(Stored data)
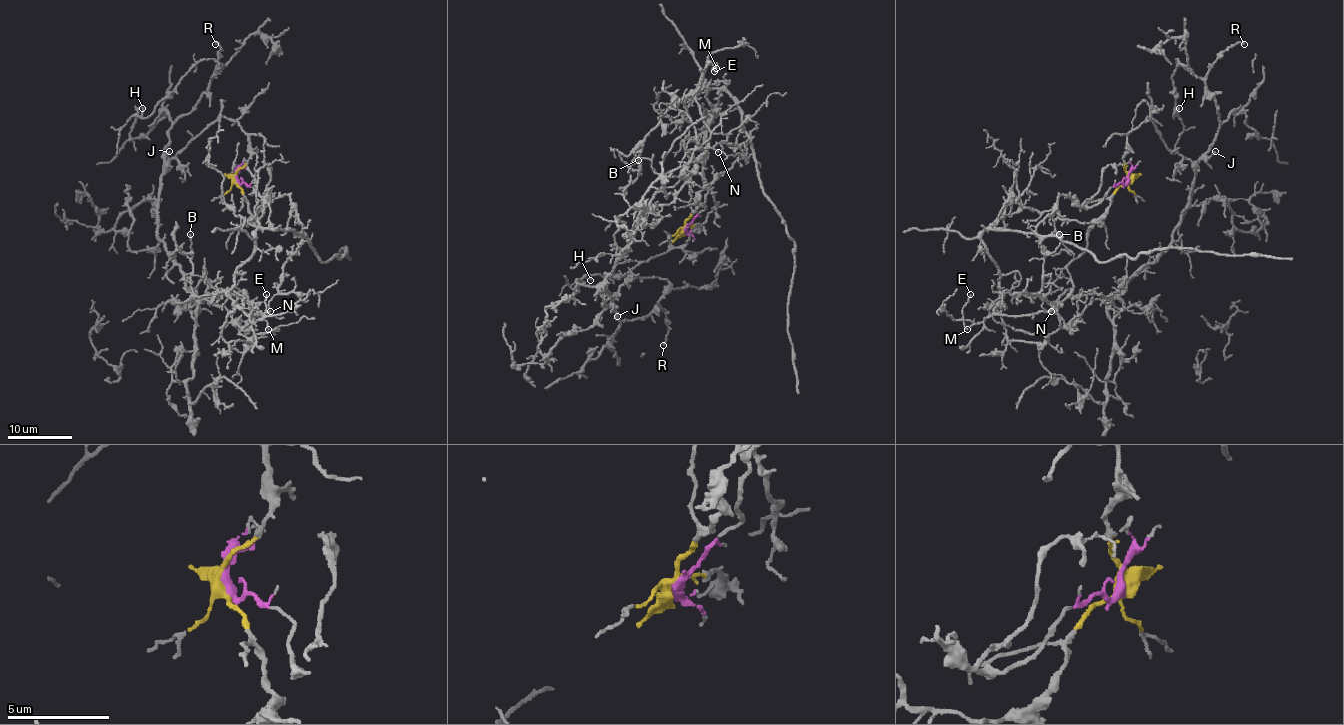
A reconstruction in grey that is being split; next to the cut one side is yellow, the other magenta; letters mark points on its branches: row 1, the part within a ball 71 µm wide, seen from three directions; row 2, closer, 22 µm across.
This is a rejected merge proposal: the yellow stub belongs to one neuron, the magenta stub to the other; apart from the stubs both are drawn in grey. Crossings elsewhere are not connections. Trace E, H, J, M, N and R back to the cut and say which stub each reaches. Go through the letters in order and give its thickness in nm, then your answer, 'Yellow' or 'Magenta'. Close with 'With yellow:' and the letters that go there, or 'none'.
E: Thickness 110 nm. Magenta
H: Thickness 160 nm. Yellow
J: Thickness 150 nm. Yellow
M: Thickness 110 nm. Magenta
N: Thickness 90 nm. Magenta
R: Thickness 140 nm. Yellow
With yellow: H, J, R

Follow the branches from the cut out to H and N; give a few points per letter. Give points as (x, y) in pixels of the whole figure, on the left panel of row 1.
H: (236, 180), (249, 136), (224, 117), (166, 161), (174, 123), (221, 65), (213, 59), (147, 117), (142, 107)
N: (236, 180), (257, 191), (260, 206), (287, 195), (302, 225), (302, 243), (284, 264), (270, 311)

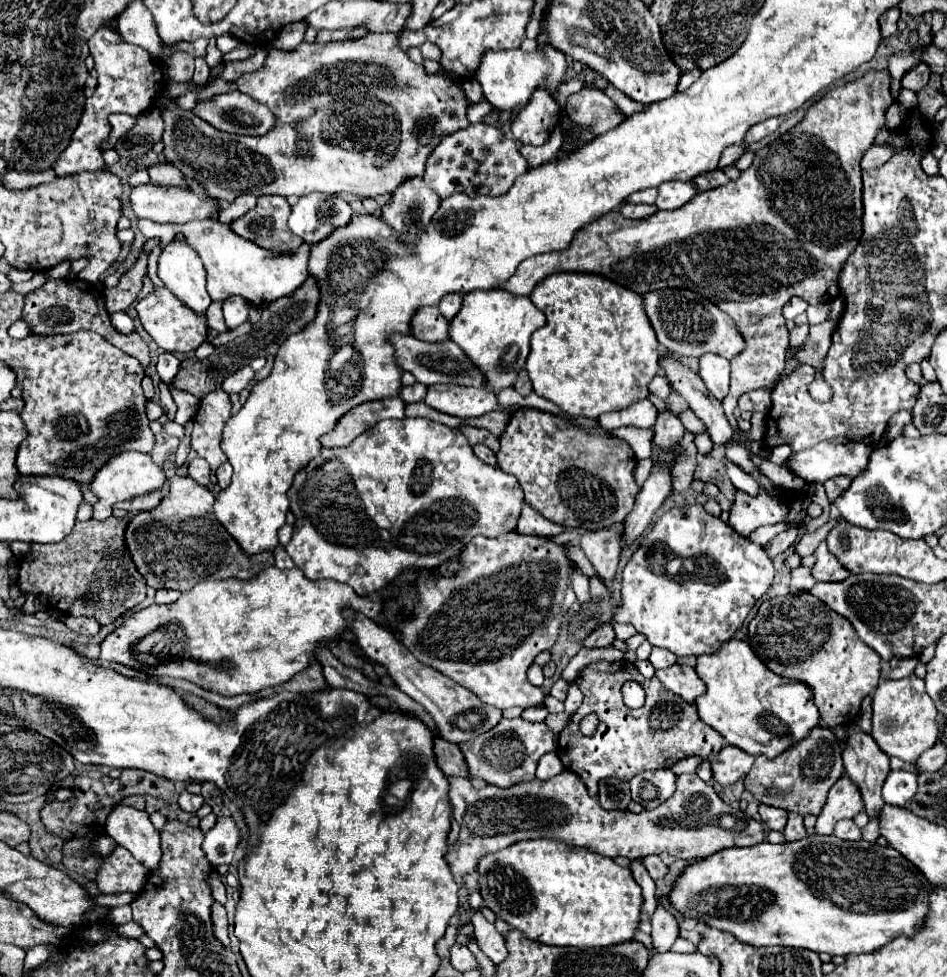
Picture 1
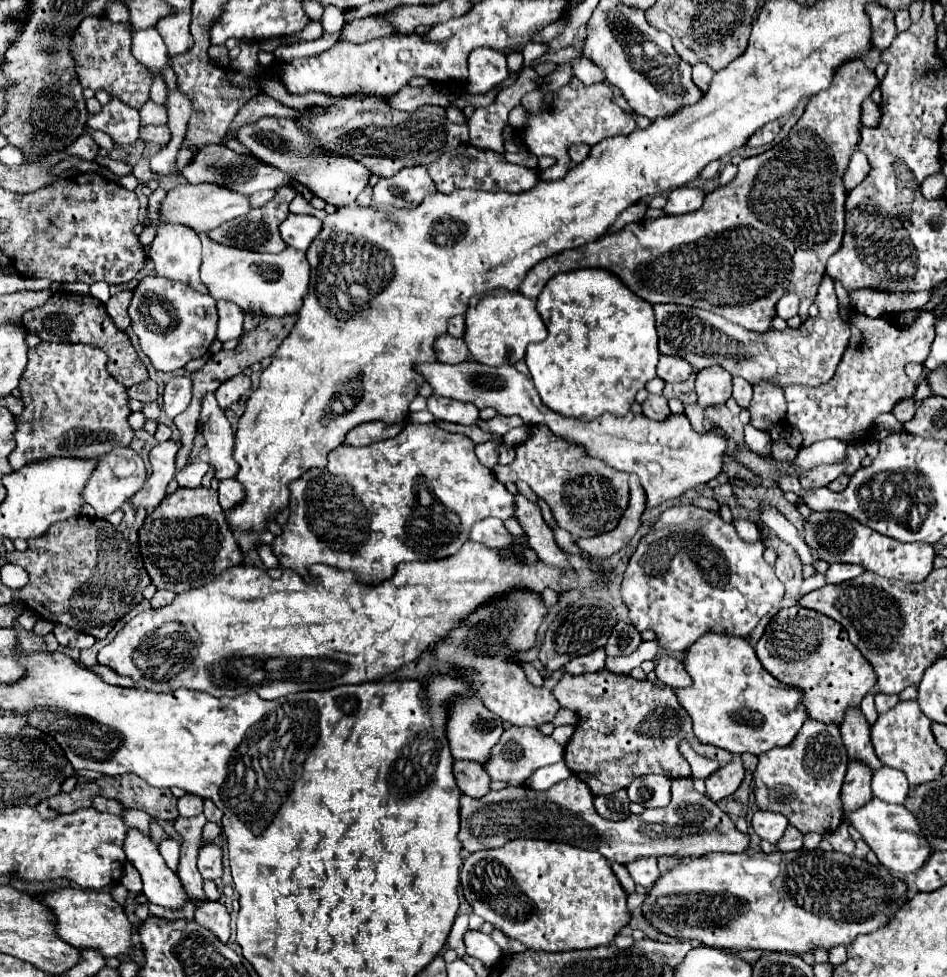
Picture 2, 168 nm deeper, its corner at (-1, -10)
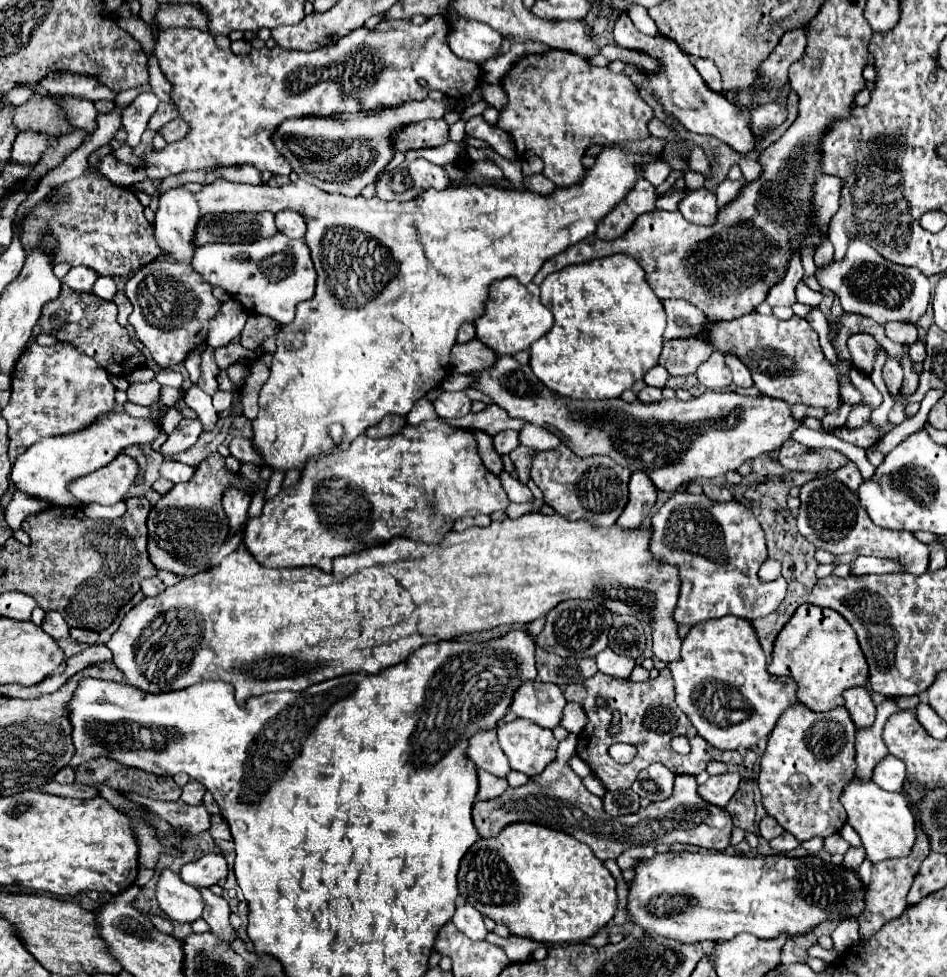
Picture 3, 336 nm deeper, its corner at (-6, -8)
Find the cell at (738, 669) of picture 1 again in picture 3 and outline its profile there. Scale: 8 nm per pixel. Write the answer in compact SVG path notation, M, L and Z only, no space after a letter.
M725 616L717 620L705 620L691 628L685 636L679 660L669 664L669 672L675 680L675 700L679 708L687 714L697 732L719 750L739 750L739 748L755 748L761 740L765 740L779 716L797 702L795 698L795 682L785 678L775 678L767 672L767 658L759 644L757 632L749 620L739 616Z

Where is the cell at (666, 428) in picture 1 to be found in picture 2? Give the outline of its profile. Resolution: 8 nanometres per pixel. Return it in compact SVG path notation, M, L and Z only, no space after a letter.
M648 396L648 400L642 404L644 408L644 416L650 418L650 420L656 420L656 422L662 422L666 418L670 418L670 408L668 408L668 402L664 396Z

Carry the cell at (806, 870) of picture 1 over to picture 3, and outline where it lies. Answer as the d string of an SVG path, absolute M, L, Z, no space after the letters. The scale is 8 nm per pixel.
M665 852L633 866L635 878L629 882L627 914L631 922L649 934L679 942L719 942L741 932L757 938L777 938L779 934L805 934L827 920L843 920L863 912L863 890L855 872L833 866L819 858L789 856L737 856L727 852Z

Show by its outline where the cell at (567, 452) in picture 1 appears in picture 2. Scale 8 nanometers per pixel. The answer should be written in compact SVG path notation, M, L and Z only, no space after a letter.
M528 426L528 432L530 438L514 446L514 462L508 466L494 466L494 476L498 476L502 484L518 480L526 482L538 498L550 506L558 526L568 530L572 538L598 536L614 530L630 500L628 474L592 458L584 446L556 436L548 426Z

**WORK TO BE COMPLETED**
Each line that includes the string "corner" should be copied from the data.

**ANSWER BELOW**
Picture 2, 168 nm deeper, its corner at (-1, -10)
Picture 3, 336 nm deeper, its corner at (-6, -8)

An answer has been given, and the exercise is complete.